I am trying to come up with some tires to cut in half, paint white, and use as corner barriers like they do on some of the dirt tracks I have been to around here. The problem is most of the tracks I have been to use some of the larger tractor or heavy equipment tires, that is the look I want but I cant find a HO size that replicates that look for my track, anyone have any ideas on what scale to look for? 

I tried the normal HO tire and they just look too small, I really dont want to cut up the larger HO truck tires as they still may look too small.

My guess is I need 40 tires or so to do what I want to do. 

Thanks

Boosted


----------



## wheelszk (Jul 8, 2006)

You could try 1/43 0r 1/32 tires.


----------



## NTxSlotCars (May 27, 2008)

What I used is on this page...
http://www.hobbytalk.com/bbs1/showthread.php?t=290693&page=2

They come out lookin like this...


----------



## Boosted-Z71 (Nov 26, 2007)

NTX, Those are perfect, That is exactly the look I want, Thank you!

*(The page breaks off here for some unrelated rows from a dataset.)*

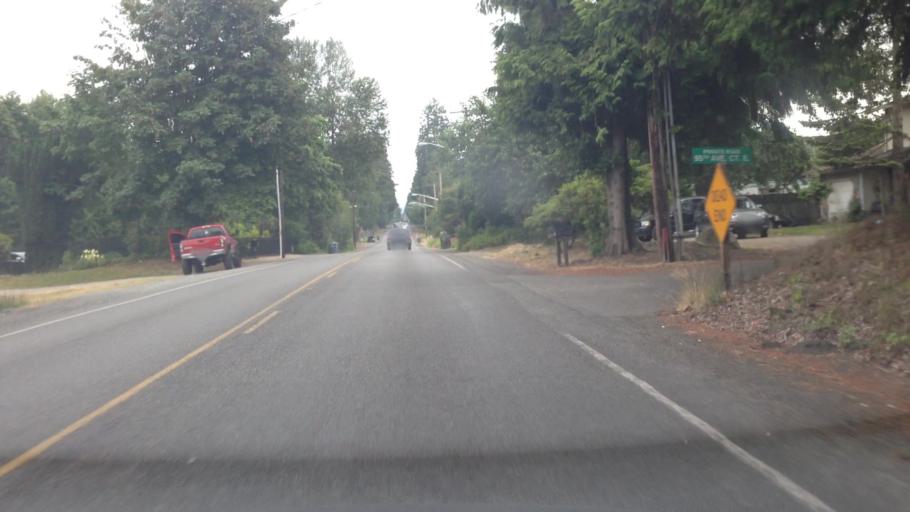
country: US
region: Washington
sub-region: Pierce County
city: South Hill
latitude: 47.1184
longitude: -122.3028
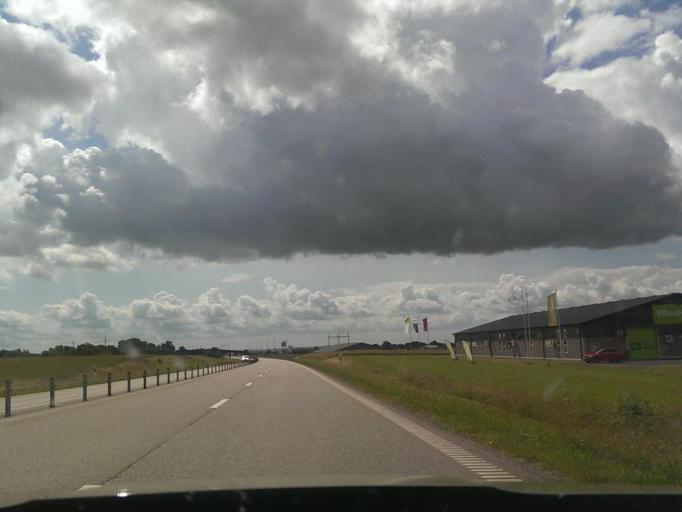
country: SE
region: Skane
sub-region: Eslovs Kommun
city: Eslov
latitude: 55.8314
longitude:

I am on the lookout for hot wheels

Thanks

Boosted


----------



## Boosted-Z71 (Nov 26, 2007)

Here is what I have done for 1 turn, I think they turned out great 

Thanks NTX

Boosted


----------



## Boosted-Z71 (Nov 26, 2007)

Here is a shot of the Table, I have this half mostly done except for wiring & the timing system.

Working on the other half now.


----------



## pshoe64 (Jun 10, 2008)

Maybe the Hotwheels monster truck tires? I see racks of these at Wally-World marked down quite often. 

-Paul


----------



## pshoe64 (Jun 10, 2008)

Quick follow up. There's a resin caster out there with scenery products called Jerzeywallz. Not sure if they do HO scale. I've seen 1/32 and 1/43rd stuff posted by them on another slot site. Maybe a search will turn up a link? Hope this is some help.

-Paul


----------



## Boosted-Z71 (Nov 26, 2007)

pshoe64 said:


> Maybe the Hotwheels monster truck tires? I see racks of these at Wally-World marked down quite often.
> 
> -Paul


That is exactly what I used, & they look great

Boosted


----------



## TBI (Apr 25, 2011)

What about finding some plastic tubing the size you're looking for, slice it up and paint 'em white?

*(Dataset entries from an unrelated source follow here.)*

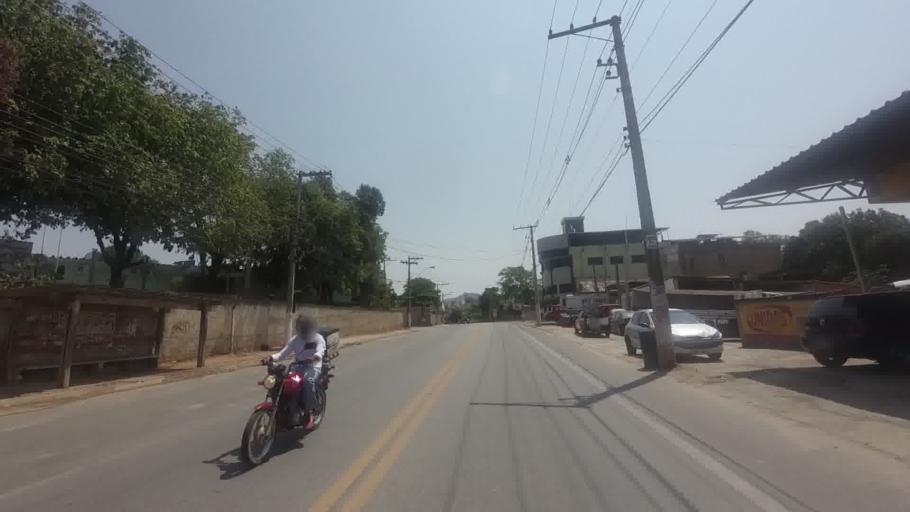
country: BR
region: Espirito Santo
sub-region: Cachoeiro De Itapemirim
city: Cachoeiro de Itapemirim
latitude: -20.8402
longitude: -41.1606
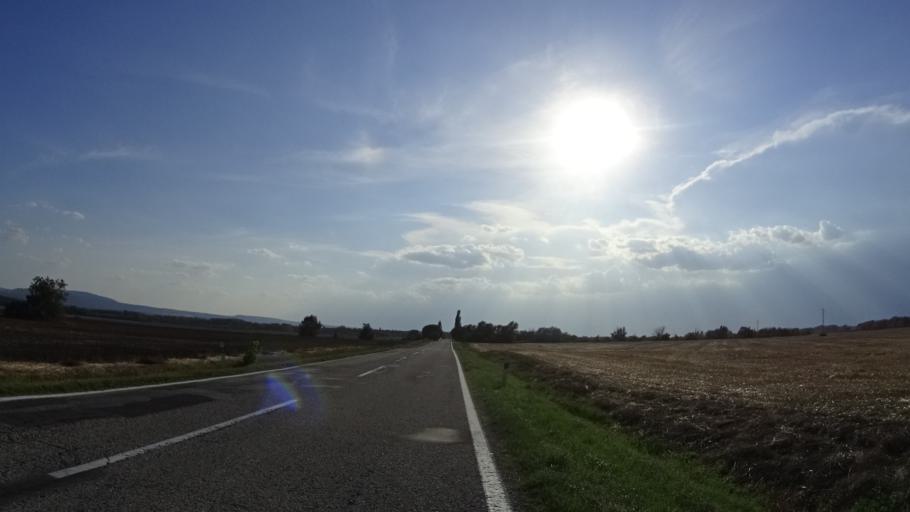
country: HU
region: Komarom-Esztergom
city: Nyergesujfalu
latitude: 47.7858
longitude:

Much cheaper and easier than tracking down a bunch of hot wheels


----------



## NTxSlotCars (May 27, 2008)

Boosted-Z71 said:


> Here is what I have done for 1 turn, I think they turned out great
> Thanks NTX
> Boosted












That turned out great!!! :thumbsup:


----------



## Boosted-Z71 (Nov 26, 2007)

Just a side note, I have 6", 9", 12" & straight borders (red/white) in both PDF or jpeg files. The one you see in the corner with the tires I made from these patterns. I took them to Staples & printed them in color @$1 / page on heavy card stock, then sprayed them with clear coat, you get 7 or 8 borders per 8-1/2 x 11 sheet, so its a very cheap decoration. I used a combination of all sizes to get around the corners on the routed track. just piece together what you need.

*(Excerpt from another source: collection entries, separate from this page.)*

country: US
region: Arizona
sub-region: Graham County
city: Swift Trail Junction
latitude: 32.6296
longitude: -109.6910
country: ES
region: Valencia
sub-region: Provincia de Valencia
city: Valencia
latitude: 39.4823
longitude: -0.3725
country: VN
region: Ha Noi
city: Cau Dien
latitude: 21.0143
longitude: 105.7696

If anyone wants them, PM me with your e-mail & I will send the files to you. 

Boosted


----------



## joegri (Feb 13, 2008)

hey boosted i just spied out yer trak. very nice man! how far along are you now? lookin good.


----------



## Boosted-Z71 (Nov 26, 2007)

Hi Joe, I have it ready to slide the halves together hopefully today, I have everything done on top of the track that you need to run, I need to install the timing circuit & a little re-wire as I am adding brakes, but yes I am getting really close. I will post some more photos soon.

Thanks

Boosted


----------